Task objective: Starting at the line that contains "scientific name: Aconitum napellus" and ending at the line that contains "genus: Allium", rewrite that stretch of the material with every "common name" changed to "vernacular name" and nothing else altered. Return only those lines.

Stored records:
============

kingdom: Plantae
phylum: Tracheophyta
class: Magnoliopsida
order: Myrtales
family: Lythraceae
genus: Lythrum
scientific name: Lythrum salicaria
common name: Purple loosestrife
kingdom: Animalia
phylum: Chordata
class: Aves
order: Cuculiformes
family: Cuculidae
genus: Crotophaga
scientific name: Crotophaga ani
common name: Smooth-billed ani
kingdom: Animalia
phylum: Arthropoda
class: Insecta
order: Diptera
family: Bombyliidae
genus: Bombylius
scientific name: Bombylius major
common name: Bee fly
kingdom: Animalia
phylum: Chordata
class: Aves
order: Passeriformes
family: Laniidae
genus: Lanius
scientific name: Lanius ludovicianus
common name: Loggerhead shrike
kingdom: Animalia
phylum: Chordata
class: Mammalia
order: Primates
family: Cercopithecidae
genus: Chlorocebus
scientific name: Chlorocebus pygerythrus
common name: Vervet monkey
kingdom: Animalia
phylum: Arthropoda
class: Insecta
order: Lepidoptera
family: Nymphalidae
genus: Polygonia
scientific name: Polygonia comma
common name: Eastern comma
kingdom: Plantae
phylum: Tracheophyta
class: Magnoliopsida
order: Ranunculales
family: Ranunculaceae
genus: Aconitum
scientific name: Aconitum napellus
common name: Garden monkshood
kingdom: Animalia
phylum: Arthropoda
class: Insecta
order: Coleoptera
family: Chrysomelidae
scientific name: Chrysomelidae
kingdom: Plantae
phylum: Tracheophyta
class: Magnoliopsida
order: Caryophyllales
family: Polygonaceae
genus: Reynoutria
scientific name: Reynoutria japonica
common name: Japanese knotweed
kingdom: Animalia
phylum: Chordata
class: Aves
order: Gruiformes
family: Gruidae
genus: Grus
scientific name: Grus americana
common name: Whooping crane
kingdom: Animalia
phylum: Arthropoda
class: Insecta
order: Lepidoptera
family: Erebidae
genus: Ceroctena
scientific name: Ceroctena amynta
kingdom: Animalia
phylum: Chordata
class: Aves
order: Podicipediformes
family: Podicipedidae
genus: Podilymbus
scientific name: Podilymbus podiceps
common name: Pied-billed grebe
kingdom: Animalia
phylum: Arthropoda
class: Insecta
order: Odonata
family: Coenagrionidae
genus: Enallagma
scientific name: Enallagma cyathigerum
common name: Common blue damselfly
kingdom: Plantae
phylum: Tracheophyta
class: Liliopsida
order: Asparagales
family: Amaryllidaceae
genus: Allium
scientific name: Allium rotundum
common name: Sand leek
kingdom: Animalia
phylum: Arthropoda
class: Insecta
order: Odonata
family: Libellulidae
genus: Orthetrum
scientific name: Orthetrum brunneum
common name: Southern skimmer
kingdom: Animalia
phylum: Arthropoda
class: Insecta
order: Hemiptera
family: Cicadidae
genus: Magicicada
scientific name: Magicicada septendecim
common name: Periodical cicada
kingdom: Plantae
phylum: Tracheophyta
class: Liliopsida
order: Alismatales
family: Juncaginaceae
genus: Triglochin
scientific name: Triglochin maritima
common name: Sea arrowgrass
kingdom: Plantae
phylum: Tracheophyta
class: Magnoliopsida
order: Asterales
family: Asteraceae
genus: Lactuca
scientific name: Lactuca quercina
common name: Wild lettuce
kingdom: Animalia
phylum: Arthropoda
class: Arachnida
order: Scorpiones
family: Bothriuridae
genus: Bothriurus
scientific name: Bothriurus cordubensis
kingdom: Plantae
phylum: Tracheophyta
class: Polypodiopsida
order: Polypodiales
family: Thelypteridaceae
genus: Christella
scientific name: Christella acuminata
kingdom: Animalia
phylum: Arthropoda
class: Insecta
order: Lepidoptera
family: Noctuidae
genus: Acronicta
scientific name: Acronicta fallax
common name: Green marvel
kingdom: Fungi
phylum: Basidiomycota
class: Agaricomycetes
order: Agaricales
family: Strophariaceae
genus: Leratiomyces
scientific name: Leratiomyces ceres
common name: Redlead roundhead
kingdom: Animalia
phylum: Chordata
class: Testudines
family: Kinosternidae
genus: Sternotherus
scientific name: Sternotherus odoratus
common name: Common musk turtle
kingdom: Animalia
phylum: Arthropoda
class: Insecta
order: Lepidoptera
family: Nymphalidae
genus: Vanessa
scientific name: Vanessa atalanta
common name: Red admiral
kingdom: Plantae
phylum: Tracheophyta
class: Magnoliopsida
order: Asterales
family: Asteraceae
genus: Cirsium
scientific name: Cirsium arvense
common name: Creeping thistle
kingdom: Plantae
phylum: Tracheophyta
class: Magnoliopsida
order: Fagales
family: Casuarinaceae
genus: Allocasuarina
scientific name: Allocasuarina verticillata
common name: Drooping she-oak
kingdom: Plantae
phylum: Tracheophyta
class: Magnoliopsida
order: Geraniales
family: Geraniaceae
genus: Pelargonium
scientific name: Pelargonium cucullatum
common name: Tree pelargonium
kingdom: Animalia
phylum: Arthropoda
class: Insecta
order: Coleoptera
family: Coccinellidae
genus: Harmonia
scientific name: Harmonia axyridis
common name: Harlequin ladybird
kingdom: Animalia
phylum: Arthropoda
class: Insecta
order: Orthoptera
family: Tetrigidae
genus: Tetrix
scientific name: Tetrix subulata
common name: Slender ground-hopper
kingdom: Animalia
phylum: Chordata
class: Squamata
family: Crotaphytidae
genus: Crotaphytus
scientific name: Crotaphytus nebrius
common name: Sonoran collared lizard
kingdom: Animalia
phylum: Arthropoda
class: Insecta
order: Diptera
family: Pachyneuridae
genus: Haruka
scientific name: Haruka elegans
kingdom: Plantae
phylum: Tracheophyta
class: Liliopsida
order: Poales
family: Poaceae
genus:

============

Solution for this problem:
scientific name: Aconitum napellus
vernacular name: Garden monkshood
kingdom: Animalia
phylum: Arthropoda
class: Insecta
order: Coleoptera
family: Chrysomelidae
scientific name: Chrysomelidae
kingdom: Plantae
phylum: Tracheophyta
class: Magnoliopsida
order: Caryophyllales
family: Polygonaceae
genus: Reynoutria
scientific name: Reynoutria japonica
vernacular name: Japanese knotweed
kingdom: Animalia
phylum: Chordata
class: Aves
order: Gruiformes
family: Gruidae
genus: Grus
scientific name: Grus americana
vernacular name: Whooping crane
kingdom: Animalia
phylum: Arthropoda
class: Insecta
order: Lepidoptera
family: Erebidae
genus: Ceroctena
scientific name: Ceroctena amynta
kingdom: Animalia
phylum: Chordata
class: Aves
order: Podicipediformes
family: Podicipedidae
genus: Podilymbus
scientific name: Podilymbus podiceps
vernacular name: Pied-billed grebe
kingdom: Animalia
phylum: Arthropoda
class: Insecta
order: Odonata
family: Coenagrionidae
genus: Enallagma
scientific name: Enallagma cyathigerum
vernacular name: Common blue damselfly
kingdom: Plantae
phylum: Tracheophyta
class: Liliopsida
order: Asparagales
family: Amaryllidaceae
genus: Allium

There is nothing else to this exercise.